Dem zu Gute kommt der Umstand, dass in Istanbul die Regel gilt: nach Weihnachten gleich vor Weihnachten!
Wie bereits geschrieben, stellen die Türken für yılbaşı (Neujahr) ihre Christbäume auf und lassen den Noel Baba kommen, der den Kindern die Geschenke bringt. All das führt bspw. im vornehmen Stadtteil Nışantası aber auch am Taksim und in Beyoğlu zu weihnachtlich illuminierten Einkaufsstraßen, Weihnachtsdeko in den Geschäften und großen Rabattaktionen nach dem Fest. ... Also dem Neujahrsfest ... das heißt also weder Weihnachtsbeleuchtung noch -deko, sondern die silvesterliche Variante ... Zugegeben alles ein wenig verwirrend.
Oder relativistisch. Also anti-universell. Also ein Beispiel dafür wenn kulturelles Brauchtum religöse Grenzen überwindet, oder? Naja, jedenfalls was zum Denken zwischen den grenzenlosen Jahren, Festen und Kulturen

Viele Grüße und einen guten Ri-ra-rutsch Richtung 2006 sendet
Giwdul

Samstag, Dezember 24, 2005

İyi noeller!


Weihnachten in İstanbul als Erasmusstudent ist so eine Sache: Die Polen und die Deutschen feiern am Abend des 24sten und lassen das Christkind kommen. Die Franzosen, glaub ich, ebenso. Die Portugiesinnen dagegen erwarten am Morgen des 25sten den Weihnachtsmann. Die Griechen wiederum lassen gar niemanden kommen und feiern irgendwann mitternachts in dunklen orthodoxen Kirchen (glaub ich zumindest, werde das aber heute abend beobachten). Die Georgierinnen anderereseits machen sich mal gar keinen Stress, weil sie eh erst am 7. Januar dran sind. Und die Türken? Die bringen gleich alles durcheinander, kaufen Christbäume, Schmuck und Geschenke und feiern Weihnachten an Silvester.

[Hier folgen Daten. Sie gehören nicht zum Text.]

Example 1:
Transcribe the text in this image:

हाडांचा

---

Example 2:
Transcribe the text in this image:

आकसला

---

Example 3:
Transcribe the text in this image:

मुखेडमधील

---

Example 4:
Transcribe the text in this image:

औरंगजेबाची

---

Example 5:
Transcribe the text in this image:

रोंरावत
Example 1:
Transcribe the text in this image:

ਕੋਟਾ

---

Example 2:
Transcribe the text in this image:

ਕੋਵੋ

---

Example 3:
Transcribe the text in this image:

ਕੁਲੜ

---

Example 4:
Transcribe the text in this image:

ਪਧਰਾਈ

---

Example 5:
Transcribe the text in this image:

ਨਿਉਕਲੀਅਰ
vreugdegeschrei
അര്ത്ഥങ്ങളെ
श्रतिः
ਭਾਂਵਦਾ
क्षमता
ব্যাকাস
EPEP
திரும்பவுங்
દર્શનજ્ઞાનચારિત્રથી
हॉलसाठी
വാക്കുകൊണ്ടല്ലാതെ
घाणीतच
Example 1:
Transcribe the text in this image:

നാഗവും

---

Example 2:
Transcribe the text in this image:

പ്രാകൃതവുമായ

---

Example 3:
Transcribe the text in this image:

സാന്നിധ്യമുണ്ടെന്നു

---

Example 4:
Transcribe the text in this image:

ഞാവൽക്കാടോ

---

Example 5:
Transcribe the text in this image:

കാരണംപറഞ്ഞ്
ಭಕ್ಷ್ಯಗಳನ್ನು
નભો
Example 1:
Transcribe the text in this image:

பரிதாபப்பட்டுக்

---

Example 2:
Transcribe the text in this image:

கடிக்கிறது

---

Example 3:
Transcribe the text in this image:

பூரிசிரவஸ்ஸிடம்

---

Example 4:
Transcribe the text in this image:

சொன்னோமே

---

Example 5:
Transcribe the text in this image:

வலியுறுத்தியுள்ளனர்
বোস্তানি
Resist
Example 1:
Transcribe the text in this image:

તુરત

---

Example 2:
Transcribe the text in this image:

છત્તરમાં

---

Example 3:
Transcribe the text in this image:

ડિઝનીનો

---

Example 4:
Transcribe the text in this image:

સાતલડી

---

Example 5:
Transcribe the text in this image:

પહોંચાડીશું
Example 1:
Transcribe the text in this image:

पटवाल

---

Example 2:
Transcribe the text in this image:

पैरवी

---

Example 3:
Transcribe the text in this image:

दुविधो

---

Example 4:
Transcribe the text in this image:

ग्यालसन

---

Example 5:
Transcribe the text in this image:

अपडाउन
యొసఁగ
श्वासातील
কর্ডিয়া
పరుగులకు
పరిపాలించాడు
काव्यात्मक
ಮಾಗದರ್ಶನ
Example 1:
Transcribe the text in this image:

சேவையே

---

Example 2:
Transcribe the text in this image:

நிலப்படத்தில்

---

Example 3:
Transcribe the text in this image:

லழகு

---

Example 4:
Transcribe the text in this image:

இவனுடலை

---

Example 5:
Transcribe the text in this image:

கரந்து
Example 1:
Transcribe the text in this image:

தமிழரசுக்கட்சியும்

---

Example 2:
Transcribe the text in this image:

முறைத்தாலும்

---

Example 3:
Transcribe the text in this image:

Und à propos verkehrte Welt: Es schneit hier auch immer wieder mal.

Naja, auch wenn sich die universalistischen Religionen schwer tun mit dem postmodernen Relativismus, ganz über verwischte Grenzen hinwegtäuschen können sie darüber im kosmopolitischen İstanbul jedenfalls nicht. Hauptsache es gilt: jedem das Seine.


Für die vielen lieben Weihnachts-eGreetings sage ich an alle "Çok teşekkür ederim" und wünsche ein frohes, besinnliches und friedliches Weihnachtsfest

Ludwig Paşa

Sonntag, Dezember 11, 2005

Abfent


Doch schon wieder eine Zeitlang her, dass ich das letzte Mal Bericht erstattete... der Advent geht ins Land, Weihnachten, Neujahr und Kurban Bayramı (das islamische Opferfest Anfang Januar) rücken immer näher, und langsam muss sich wohl jeder um Geschenke bzw. Hammel kümmern. Hadi, hadi - Los, los!

Meine Schreibabstinenz der letzten Wochen hatte v. a. mit den Prüfungen zu tun, die ich schreiben musste. In Türkisch eine Klausur mit Listening Comprehension, eigenständigem Textverfassen und ne Katze zeichnen (ohne Witz). In Early Ottoman History gabs ein dreistündiges Quasi-Abitur: zwei Wann, Was, Warum-Essays und eine zeitliche und kontextuelle Einordnung eines Textauszuges (für Insider: der venezianisch-osmanische Friedensvertrag von 1479). Und in Middle East Politics verschaffte mir ein 24-Stunden Take-Home-Paper, in dem nach den Ursachen, Entwicklungen und der Niedergangsthese des arabischen Nationalismus' gefragt wurde, eine fast schlaflose Nacht. Schon tough die Uni hier, eine Umdrehung fordernder als in Good Old Munich.

Seither sind nun sechs Tage vergangen, und mein geplagtes Herzlein fand wärmende Erheiterung: ein paar sonnig-laue Spätherbsttage; eine Adventskalenderpostkarte aus München (dickes Dankesbussi, liebe Elke!); und ganz besonders der elterliche Besuch der letzten drei Tage, der nicht nur viele Sightsseeing-Kilometer sondern auch eine wunderschöne Zeit der Gemeinsamkeit gebracht hat. Dank Euch!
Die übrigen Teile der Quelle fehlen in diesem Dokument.